### WHAT TO PRODUCE
Repeat the listing below line by line, exactly, leaving its pictures behind.

--

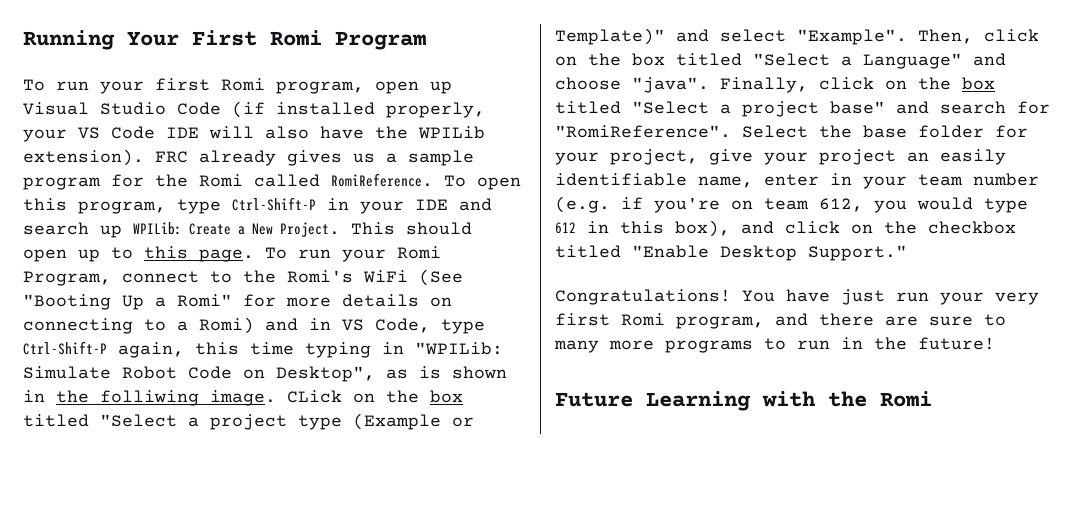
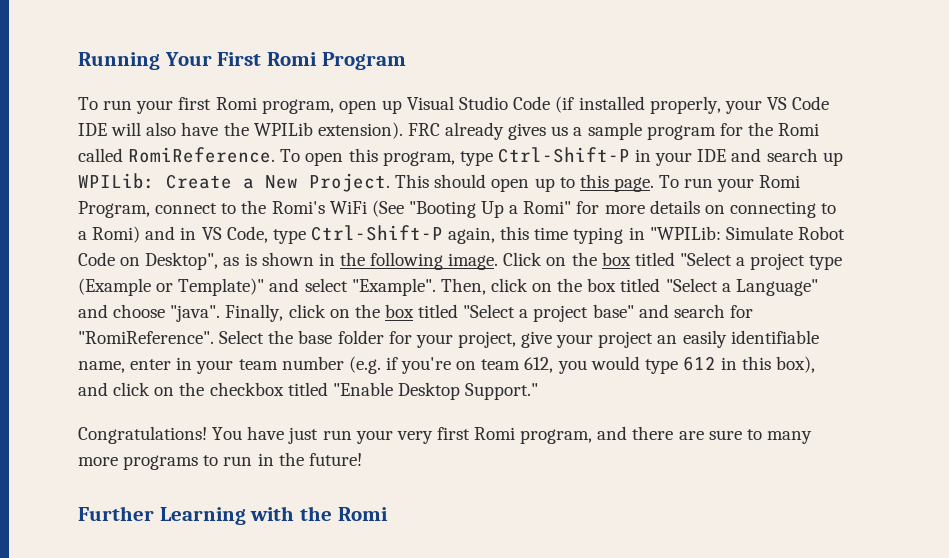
[100,390,342,406] folliwing image. CLick -> [370,252,543,270] following image. Click
[555,392,633,407] Future -> [78,506,154,521] Further

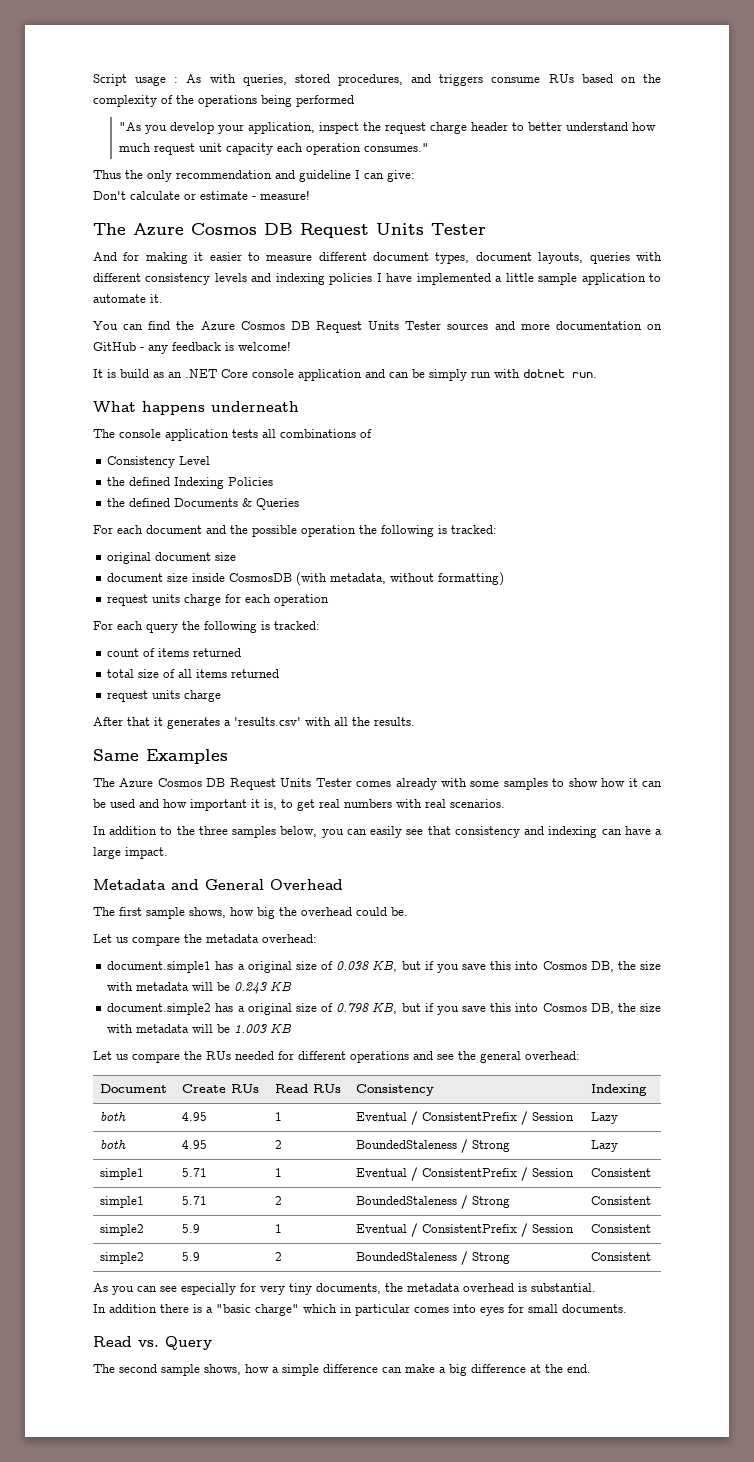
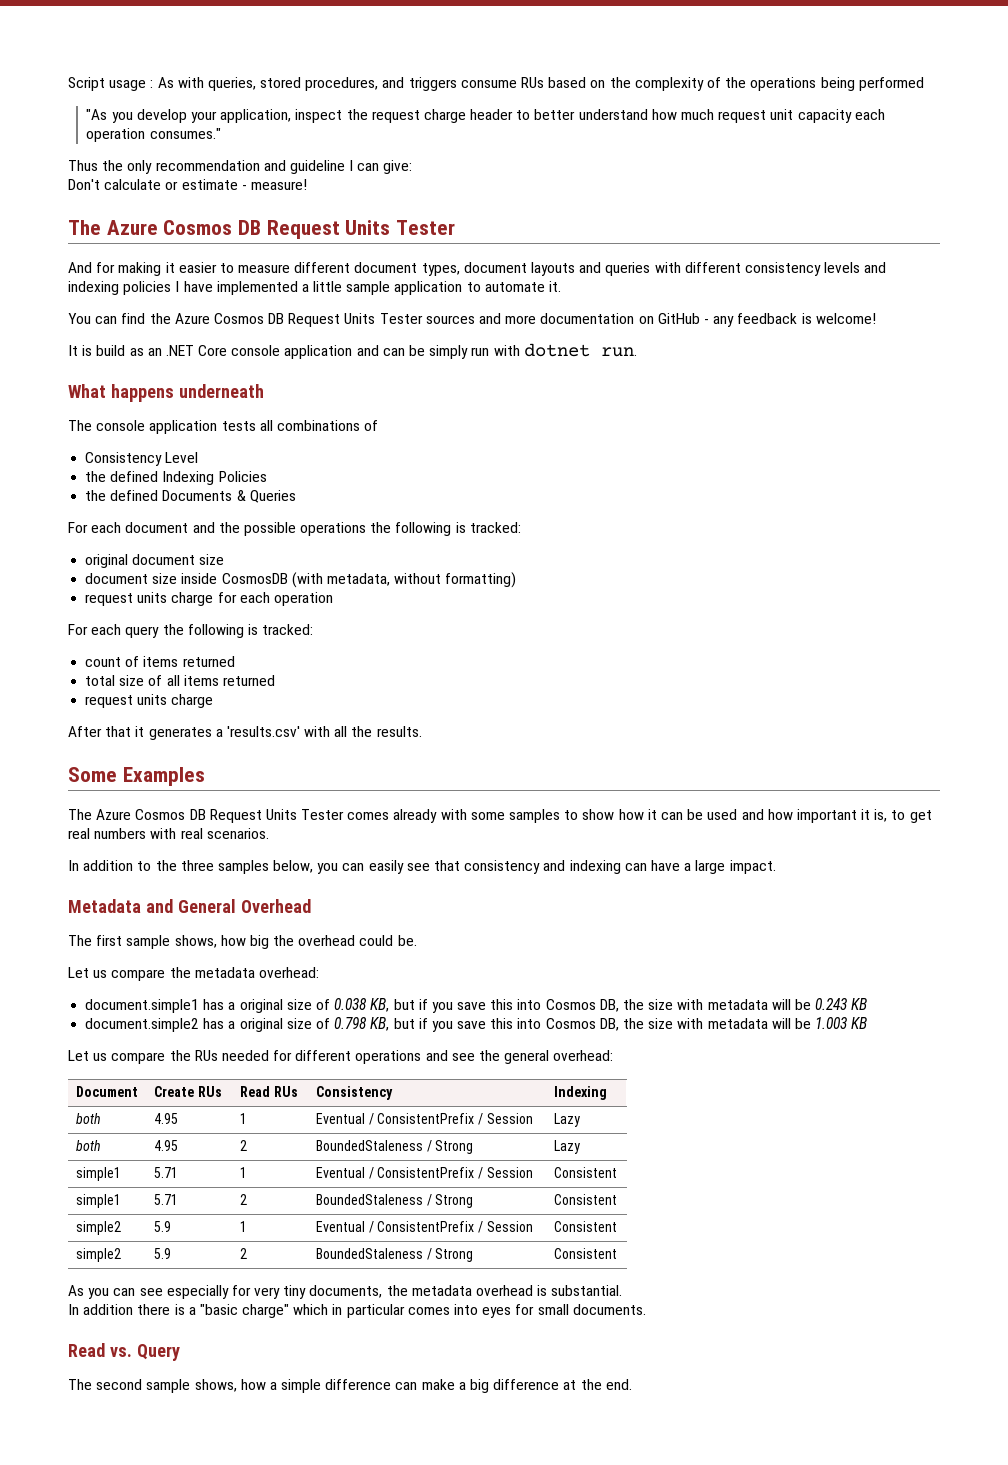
[538,252,584,264] layouts, -> [531,262,602,276] layouts and
[301,525,356,537] operation -> [300,522,367,536] operations
[93,749,139,761] Same -> [68,767,117,782] Some

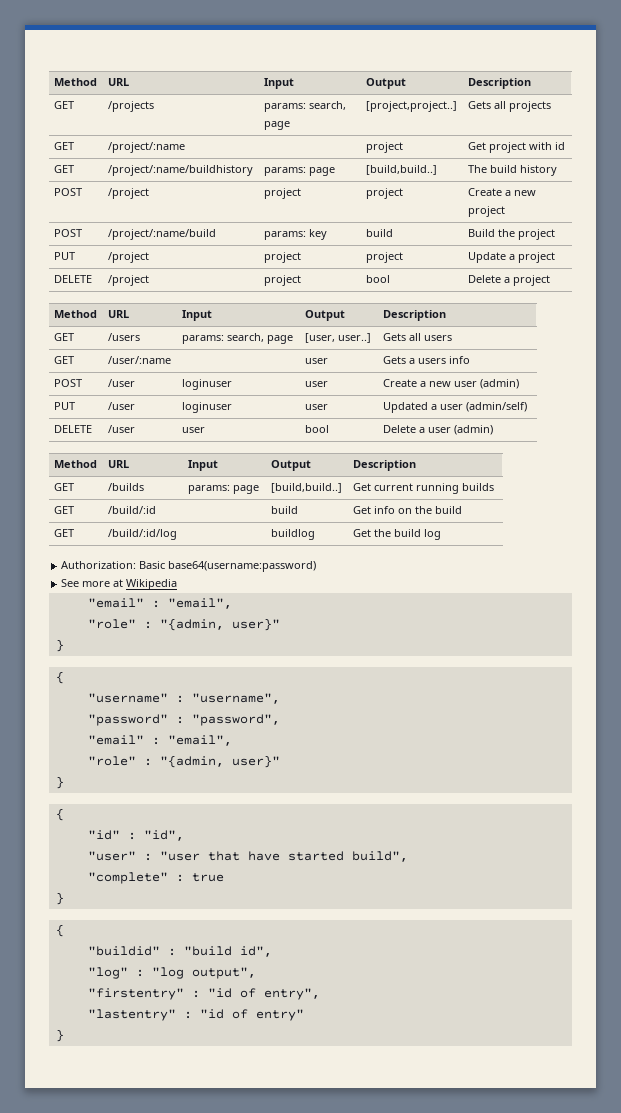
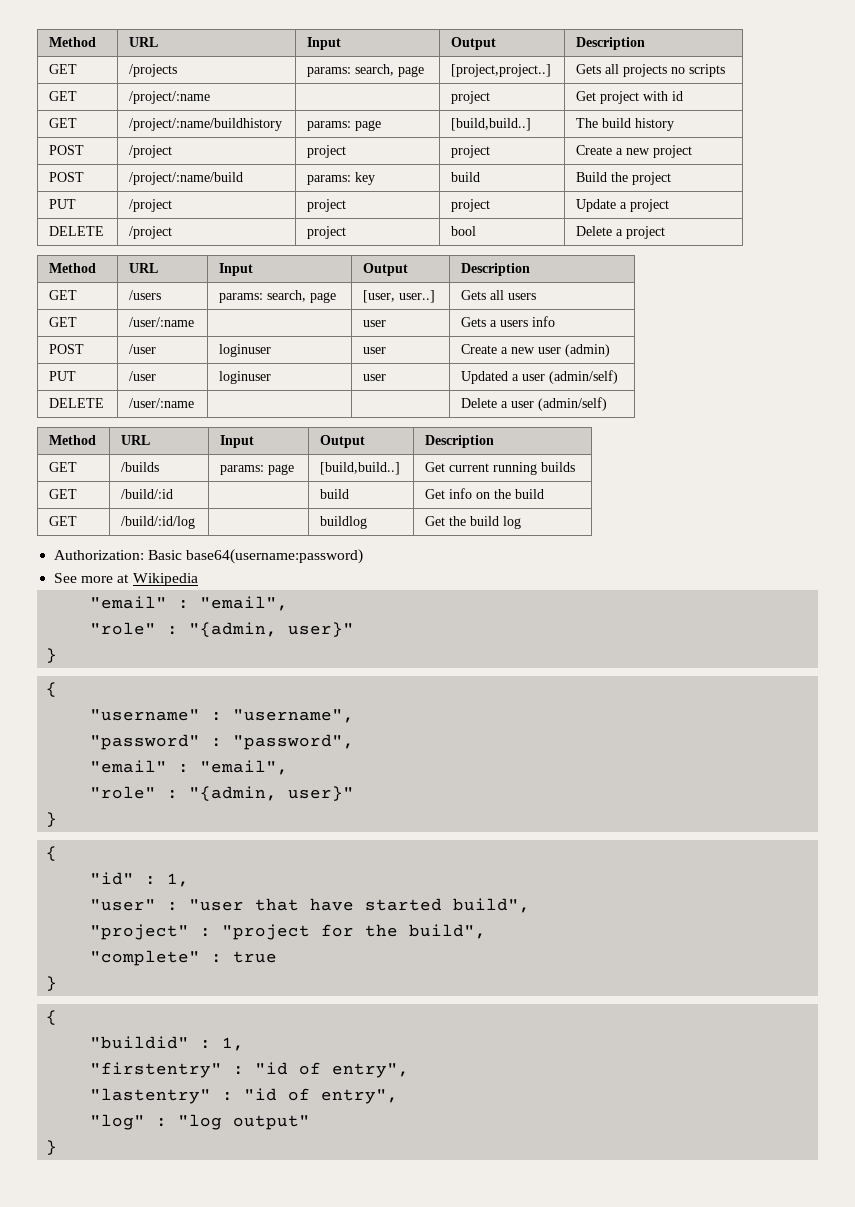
(552, 106) none -> [671,64,726,77] no scripts
[108,425,136,433] [182,427,206,433] [305,425,330,433] /user | user | bool -> [129,398,195,408] /user/:name | |
[454,425,494,435] (admin) -> [538,397,608,411] (admin/self)
[143,830,184,841] "id", -> [167,873,190,887] 1,
(408, 856) none -> [90,924,487,940] // "project" : "project for the build",
[183,946,272,957] [87,967,256,979] "build id", // "log" : "log output", -> [222,1037,245,1051] 1,
[255,1009,304,1021] entry" -> [321,1089,399,1104] [90,1114,311,1130] entry", // "log" : "log output"

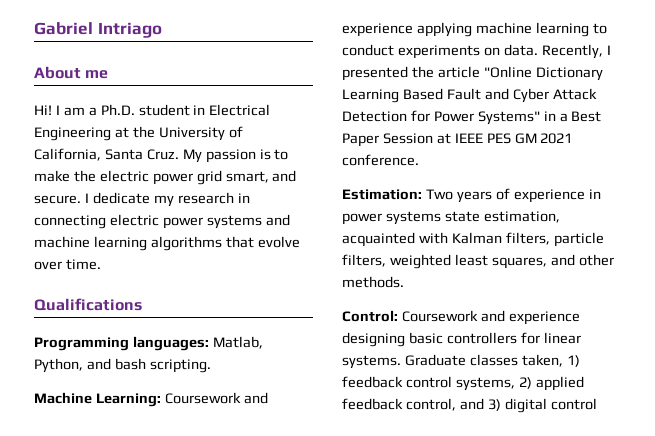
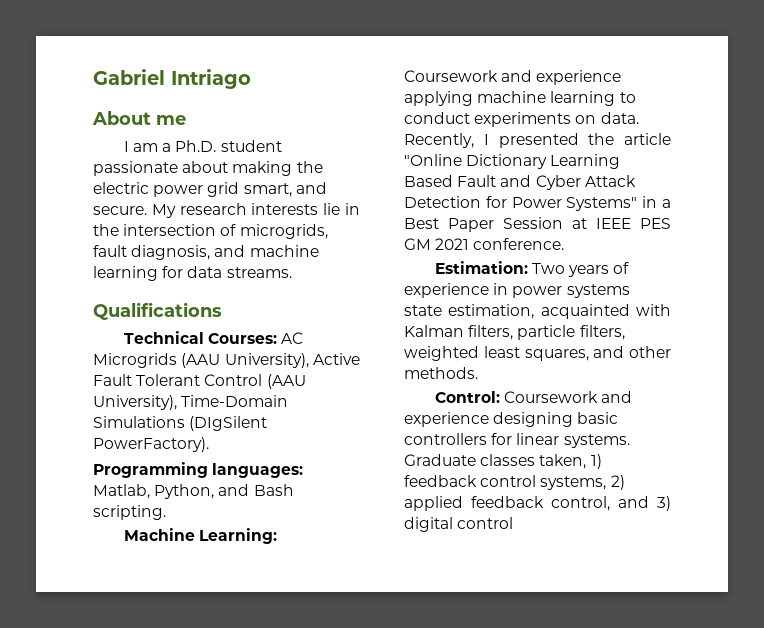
[34,105,52,115] Hi! -> (186, 120) none
[193,104,271,116] [34,126,243,141] [34,148,289,163] [34,170,70,182] in Electrical Engineering at the University of California, Santa Cruz. My passion is to make -> [93,161,293,176] passionate about making
[84,192,250,207] [34,214,290,229] [34,236,300,251] [34,259,101,270] [34,298,142,311] I dedicate my research in connecting electric power systems and machine learning algorithms that evolve over time. // Qualifications -> [151,203,360,218] [93,224,328,239] [93,245,319,260] [93,266,292,281] [93,302,222,320] [123,331,304,344] [93,353,360,368] [93,374,306,389] [93,395,289,410] [93,416,268,431] [93,437,209,452] My research interests lie in the intersection of microgrids, fault diagnosis, and machine learning for data streams. // Qualifications // Technical Courses: AC Microgrids (AAU University), Active Fault Tolerant Control (AAU University), Time-Domain Simulations (DIgSilent PowerFactory).
[114,358,146,370] bash -> [253,484,294,496] Bash

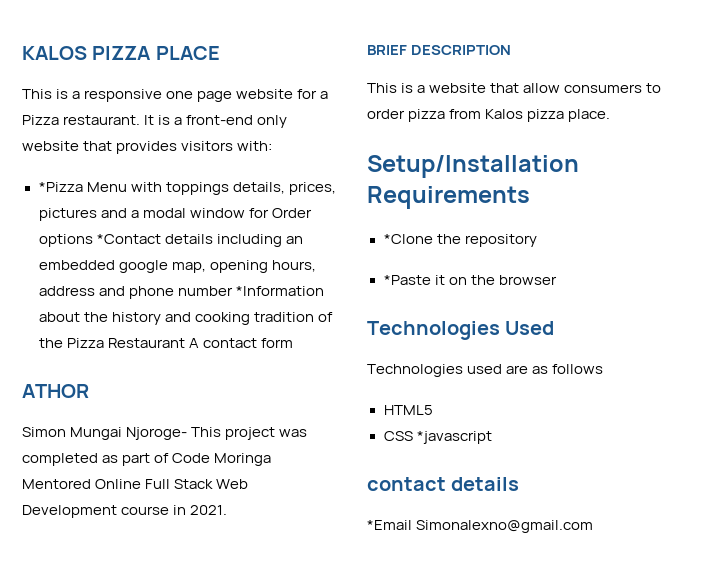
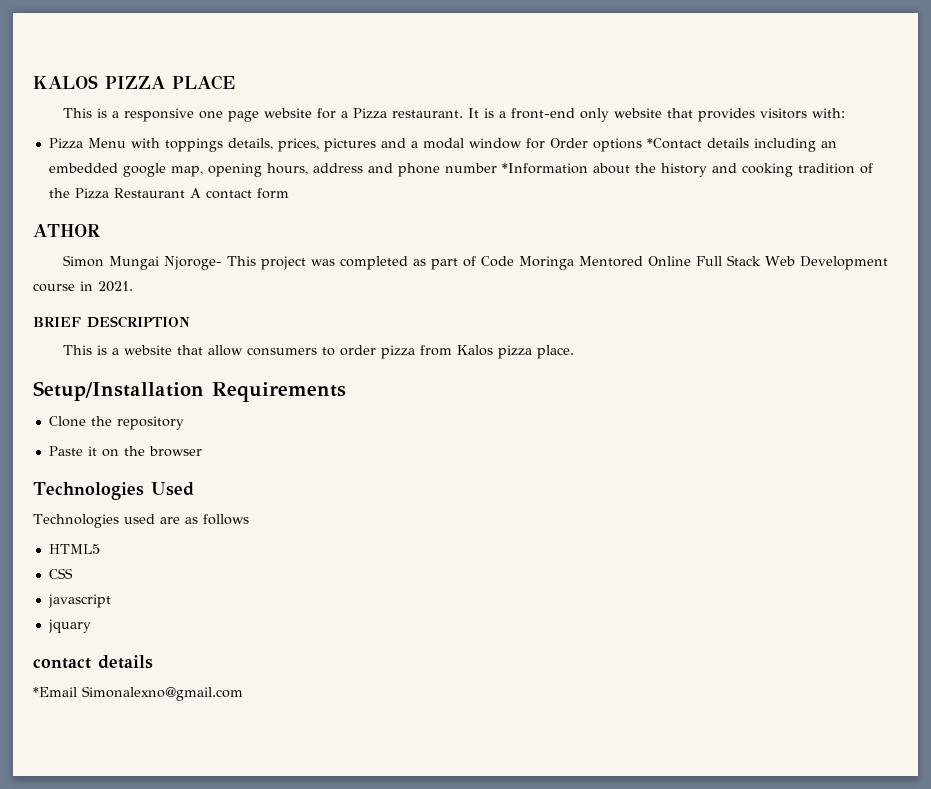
[38,182,83,192] *Pizza -> [48,138,83,149] Pizza
[383,234,433,244] *Clone -> [48,416,86,427] Clone
[383,275,431,285] *Paste -> [48,446,83,456] Paste
[416,431,492,444] *javascript -> [47,594,111,608] [47,619,91,633] // javascript // jquary

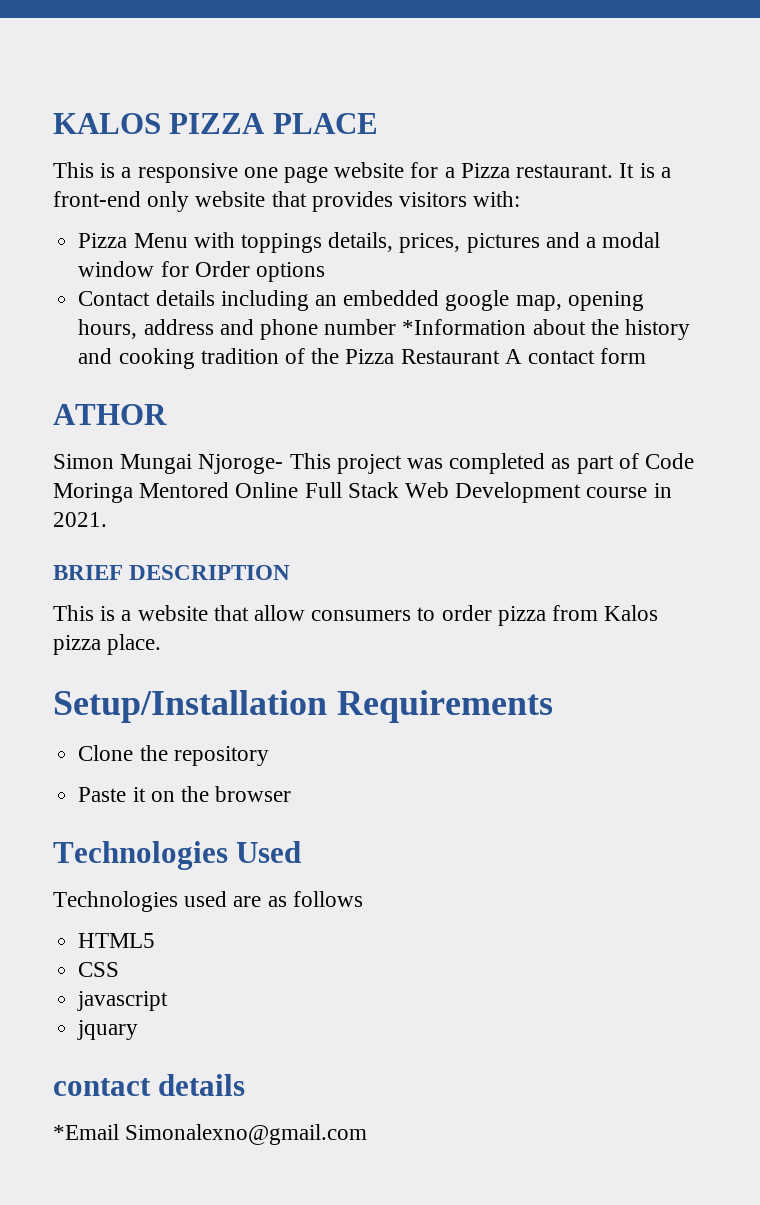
[646,138,702,149] *Contact -> [78,291,151,306] // Contact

--

### EXERCISE RESPONSE
[100,390,342,406] folliwing image. CLick -> [370,252,543,270] following image. Click
[555,392,633,407] Future -> [78,506,154,521] Further

[538,252,584,264] layouts, -> [531,262,602,276] layouts and
[301,525,356,537] operation -> [300,522,367,536] operations
[93,749,139,761] Same -> [68,767,117,782] Some

(552, 106) none -> [671,64,726,77] no scripts
[108,425,136,433] [182,427,206,433] [305,425,330,433] /user | user | bool -> [129,398,195,408] /user/:name | |
[454,425,494,435] (admin) -> [538,397,608,411] (admin/self)
[143,830,184,841] "id", -> [167,873,190,887] 1,
(408, 856) none -> [90,924,487,940] // "project" : "project for the build",
[183,946,272,957] [87,967,256,979] "build id", // "log" : "log output", -> [222,1037,245,1051] 1,
[255,1009,304,1021] entry" -> [321,1089,399,1104] [90,1114,311,1130] entry", // "log" : "log output"

[34,105,52,115] Hi! -> (186, 120) none
[193,104,271,116] [34,126,243,141] [34,148,289,163] [34,170,70,182] in Electrical Engineering at the University of California, Santa Cruz. My passion is to make -> [93,161,293,176] passionate about making
[84,192,250,207] [34,214,290,229] [34,236,300,251] [34,259,101,270] [34,298,142,311] I dedicate my research in connecting electric power systems and machine learning algorithms that evolve over time. // Qualifications -> [151,203,360,218] [93,224,328,239] [93,245,319,260] [93,266,292,281] [93,302,222,320] [123,331,304,344] [93,353,360,368] [93,374,306,389] [93,395,289,410] [93,416,268,431] [93,437,209,452] My research interests lie in the intersection of microgrids, fault diagnosis, and machine learning for data streams. // Qualifications // Technical Courses: AC Microgrids (AAU University), Active Fault Tolerant Control (AAU University), Time-Domain Simulations (DIgSilent PowerFactory).
[114,358,146,370] bash -> [253,484,294,496] Bash

[38,182,83,192] *Pizza -> [48,138,83,149] Pizza
[383,234,433,244] *Clone -> [48,416,86,427] Clone
[383,275,431,285] *Paste -> [48,446,83,456] Paste
[416,431,492,444] *javascript -> [47,594,111,608] [47,619,91,633] // javascript // jquary

[646,138,702,149] *Contact -> [78,291,151,306] // Contact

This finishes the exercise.